» Extrait du texte
Journal poétique / www.jouyanna.ch

à la "déraubée"

lundi 25 janvier 2016, par Anna Jouy

A la « déraubée »

Chaque jour, tu me vois, n’est-ce pas, vêtue de mes heures sombres, revenir. La Terre a encore tourné et je suis à nouveau, comme un animal qui ne peut pas comprendre, devant la porte. L’aube va s’ouvrir. Et c’est bien à la même fente que le soleil surgit. Tu me vois qui écris et tente alors de rentrer chez elle. Tu me vois qui regarde cette lueur, la porte qui grince, la porte du temps qui s’ouvre et moi qui égrène des mots de passe. J’apporte mon lot, ma tentative, ma bribe comme les autres. Des formules. Tu entends mes litanies, me vois avec mon accessoire de devises, tenter le retour comme les autres. On est de la race des revenants. Rentrer chez soi. Rentrer. Dormir à l’abri de son ange, le repos est sous l’aile.

» Données
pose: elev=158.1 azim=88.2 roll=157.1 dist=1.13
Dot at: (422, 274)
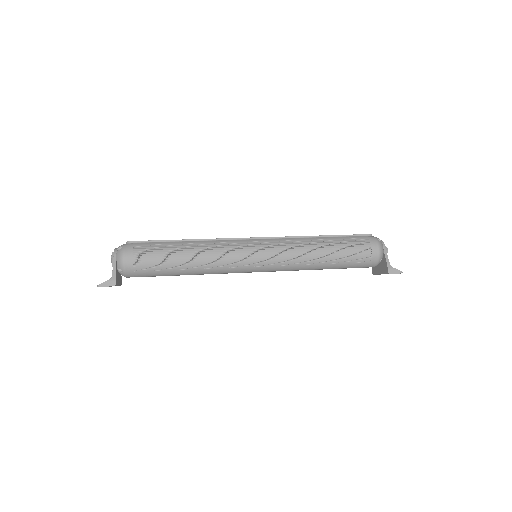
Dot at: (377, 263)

» Consignes
1. Traduisez en anglais cette phrase de l'extrait : « La Terre a encore tourné et je suis à nouveau, comme un animal qui ne peut pas comprendre, devant la porte. »
2. D'après l'extrait, où se trouve le repos ?
3. Prolongez l'extrait, ce texte poétique sur le retour à l'aube, au-delà de sa dernière phrase.

» Corrigé des exercices
1. The Earth has turned once more, and I am again, like an animal that cannot understand, in front of the door.

2. Le repos est sous l'aile.

3.
Mais tu me vois aussi repartir hélas, reprendre le fil, saisir la carte, tenter une nouvelle traversée de l’espace. Je voulais rentrer pour le repos ou alors mettre racines, jardinier ou architecte. Nous autres ne voulons que sortir de l’errance, du circuit, du cercle qui bouge. Il y eut un jour, ce point fermé de la porte des ancêtres où il nous fut dit « Va-t-en, je te chasse, maudit ! »

Ils m’ont jetée dehors avec pour dernier ressort des ânonnements, du son, de la morve, et la peau des joues pour faire squelette. Leur malédiction, mots, paroles, cette matière héritage, l’outil à plomb, la gâche, le mortier dont il faut recréer ma maison, recréer souvenir par souvenir, jour et heure. Le chambranle de la porte qui s’efface et qui serre, rouille mordante. Il faut reconstruire, redéfinir les métrées, marcher, arpenter.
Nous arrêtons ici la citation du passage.